ABSTRACT

Corsica became part of France in 1768 (ceded by Genoa). Situated some 200 km south-east of the mainland, the Mediterranean island has a distinctive and unique identity in French culture. Representations of Corsica are contrasting. Known as ‘the Island of Beauty’, it is renowned for its picturesque scenery and tourist attractions but the underdevelopment of its economy and the persistence of social problems also serve to fuel feelings of isolation from mainland France. Indeed, Corsican difference is a given.
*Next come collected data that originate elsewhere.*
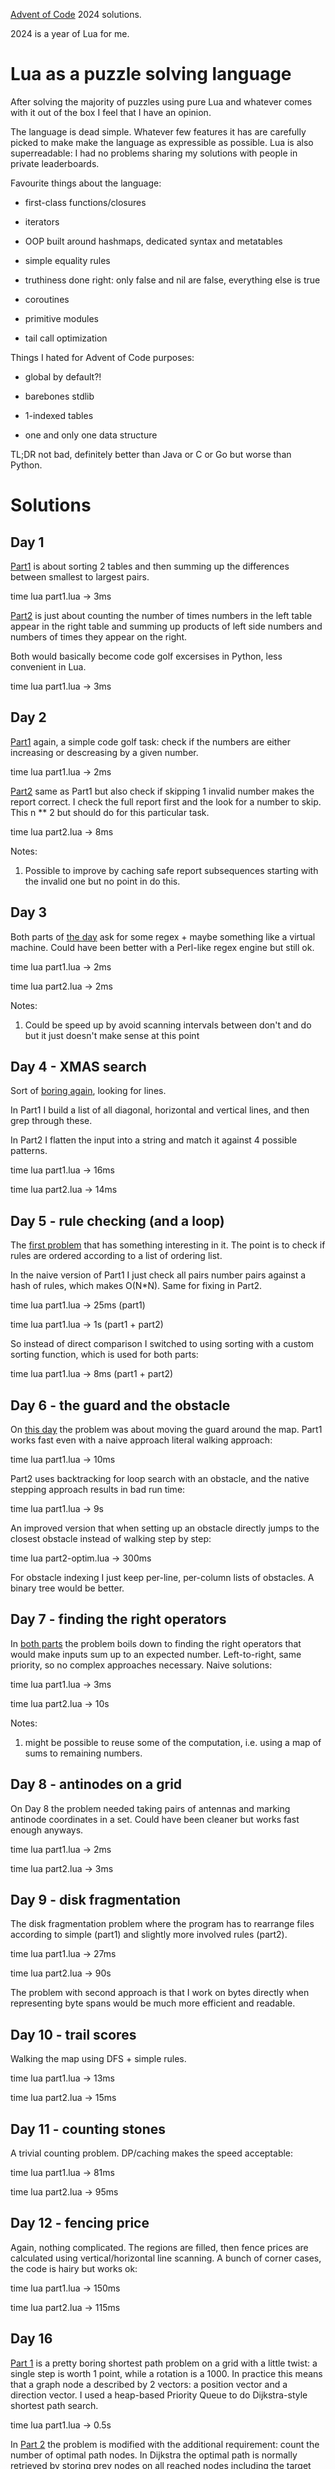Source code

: [[https://adventofcode.com/2024][Advent of Code]] 2024 solutions.

2024 is a year of Lua for me.

* Lua as a puzzle solving language

After solving the majority of puzzles using pure Lua and whatever comes with it out of the
box I feel that I have an opinion.

The language is dead simple. Whatever few features it has are carefully picked to make
make the language as expressible as possible. Lua is also superreadable: I had no problems
sharing my solutions with people in private leaderboards.

Favourite things about the language:

- first-class functions/closures

- iterators

- OOP built around hashmaps, dedicated syntax and metatables

- simple equality rules

- truthiness done right: only false and nil are false, everything else is true

- coroutines

- primitive modules

- tail call optimization

Things I hated for Advent of Code purposes:

- global by default?!

- barebones stdlib

- 1-indexed tables

- one and only one data structure

TL;DR not bad, definitely better than Java or C or Go but worse than Python.

* Solutions

** Day 1

[[file:1/part1.lua][Part1]] is about sorting 2 tables and then summing up the differences between smallest to
largest pairs.

time lua part1.lua -> 3ms

[[file:1/part2.lua][Part2]] is just about counting the number of times numbers in the left table appear in the
right table and summing up products of left side numbers and numbers of times they appear
on the right.

Both would basically become code golf excersises in Python, less convenient in Lua.

time lua part1.lua -> 3ms

** Day 2

[[file:2/part1.lua][Part1]] again, a simple code golf task: check if the numbers are either increasing or
descreasing by a given number.

time lua part1.lua -> 2ms

[[file:2/part2.lua][Part2]] same as Part1 but also check if skipping 1 invalid number makes the report correct.
I check the full report first and the look for a number to skip. This n ** 2 but should do
for this particular task.

time lua part2.lua -> 8ms

Notes:

1. Possible to improve by caching safe report subsequences starting with the invalid one
   but no point in do this.

** Day 3

Both parts of [[file:3/][the day]] ask for some regex + maybe something like a virtual machine. Could
have been better with a Perl-like regex engine but still ok.

time lua part1.lua -> 2ms

time lua part2.lua -> 2ms

Notes:

1. Could be speed up by avoid scanning intervals between don't and do but it just doesn't
   make sense at this point

** Day 4 - XMAS search

Sort of [[file:4/][boring again]], looking for lines.

In Part1 I build a list of all diagonal, horizontal and vertical lines, and then grep
through these.

In Part2 I flatten the input into a string and match it against 4 possible patterns.

time lua part1.lua -> 16ms

time lua part2.lua -> 14ms

** Day 5 - rule checking (and a loop)

The [[file:5/][first problem]] that has something interesting in it. The point is to check if rules are
ordered according to a list of ordering list.

In the naive version of Part1 I just check all pairs number pairs against a hash of rules,
which makes O(N*N). Same for fixing in Part2.

time lua part1.lua -> 25ms (part1)

time lua part1.lua -> 1s (part1 + part2)

So instead of direct comparison I switched to using sorting with a custom sorting
function, which is used for both parts:

time lua part1.lua -> 8ms (part1 + part2)

** Day 6 - the guard and the obstacle

On [[file:6/][this day]] the problem was about moving the guard around the map. Part1 works fast even with
a naive approach literal walking approach:

time lua part1.lua -> 10ms

Part2 uses backtracking for loop search with an obstacle, and the native stepping approach
results in bad run time:

time lua part1.lua -> 9s

An improved version that when setting up an obstacle directly jumps to the closest
obstacle instead of walking step by step:

time lua part2-optim.lua -> 300ms

For obstacle indexing I just keep per-line, per-column lists of obstacles. A binary tree
would be better.

** Day 7 - finding the right operators

In [[file:7/][both parts]] the problem boils down to finding the right operators that would make inputs
sum up to an expected number. Left-to-right, same priority, so no complex approaches
necessary. Naive solutions:

time lua part1.lua -> 3ms

time lua part2.lua -> 10s

Notes:

1. might be possible to reuse some of the computation, i.e. using a map of sums to
   remaining numbers.

** Day 8 - antinodes on a grid

On Day 8 the problem needed taking pairs of antennas and marking antinode coordinates in a
set. Could have been cleaner but works fast enough anyways.

time lua part1.lua -> 2ms

time lua part2.lua -> 3ms

** Day 9 - disk fragmentation

The disk fragmentation problem where the program has to rearrange files according to
simple (part1) and slightly more involved rules (part2).

time lua part1.lua -> 27ms

time lua part2.lua -> 90s

The problem with second approach is that I work on bytes directly when representing byte
spans would be much more efficient and readable.

** Day 10 - trail scores

Walking the map using DFS + simple rules.

time lua part1.lua -> 13ms

time lua part2.lua -> 15ms

** Day 11 - counting stones

A trivial counting problem. DP/caching makes the speed acceptable:

time lua part1.lua -> 81ms

time lua part2.lua -> 95ms

** Day 12 - fencing price

Again, nothing complicated. The regions are filled, then fence prices are calculated using
vertical/horizontal line scanning. A bunch of corner cases, the code is hairy but works
ok:

time lua part1.lua -> 150ms

time lua part2.lua -> 115ms


** Day 16

[[file:16/part1.lua][Part 1]] is a pretty boring shortest path problem on a grid with a little twist: a single
step is worth 1 point, while a rotation is a 1000. In practice this means that a graph
node a described by 2 vectors: a position vector and a direction vector. I used a
heap-based Priority Queue to do Dijkstra-style shortest path search.

time lua part1.lua -> 0.5s

In [[file:16/part2.lua][Part 2]] the problem is modified with the additional requirement: count the number of
optimal path nodes. In Dijkstra the optimal path is normally retrieved by storing prev
nodes on all reached nodes including the target one. Getting the optimal path then
requires an additional backwards traversal loop using the prev node links.

Now, because there can be many optimal paths, both diverging and merging, instead of a
single previous node, a set of previous optimal paths should be built along the pathfor
every node.

There are 2 more necessary things: cut out suboptimal paths by tracking best node score.
Upon reaching the final node all the other optimal paths have to be recorded.

time lua part2.lua -> 5s

Notes to myself:

1. both times are too big, the solution needs fixing
2. code is dirty, would benefit from a clean up

* Reference

 - https://garoof.no/notes/aoc-lua.html - a few Lua tricks (vector, foldl, etc)

 - https://explog.in/notes/aoc.html - interesting notes and links

 - https://mmhaskell.com/blog/2023/1/30/advent-of-code-fetching-puzzle-input-using-the-api -
   fetching inputs in Haskell

 - https://github.com/keegancsmith/advent/ - a starting point for utils in [[file:advent.el][advent.el]]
Half of the population speak the Corsican language (in addition to French) while a significant percentage of the island’s 260,000 inhabitants retains separatist ambitions and, in the second half of the twentieth century, these were even expressed in terrorist campaigns, both on the island itself and on the mainland, led primarily by the Fronte di Liberazione Naziunale di a Corsica (FLNC), which has allegedly been responsible for thousands of attacks since its creation in 1976 including the assassination in 1998 of Claude Erignac, the Prefect of Corsica (the most senior representative of the French government on the island). Demands for independence or, at least, a form of autonomy punctuated the late twentieth century and kept ‘the Corsican question’ (Crettiez 1999) on the agenda of a country constantly searching for the best way to balance its political status as a unitary (and, until recently, highly centralized) state with its socio-cultural nature marked by the considerable regional diversity that is a legacy of its lengthy history.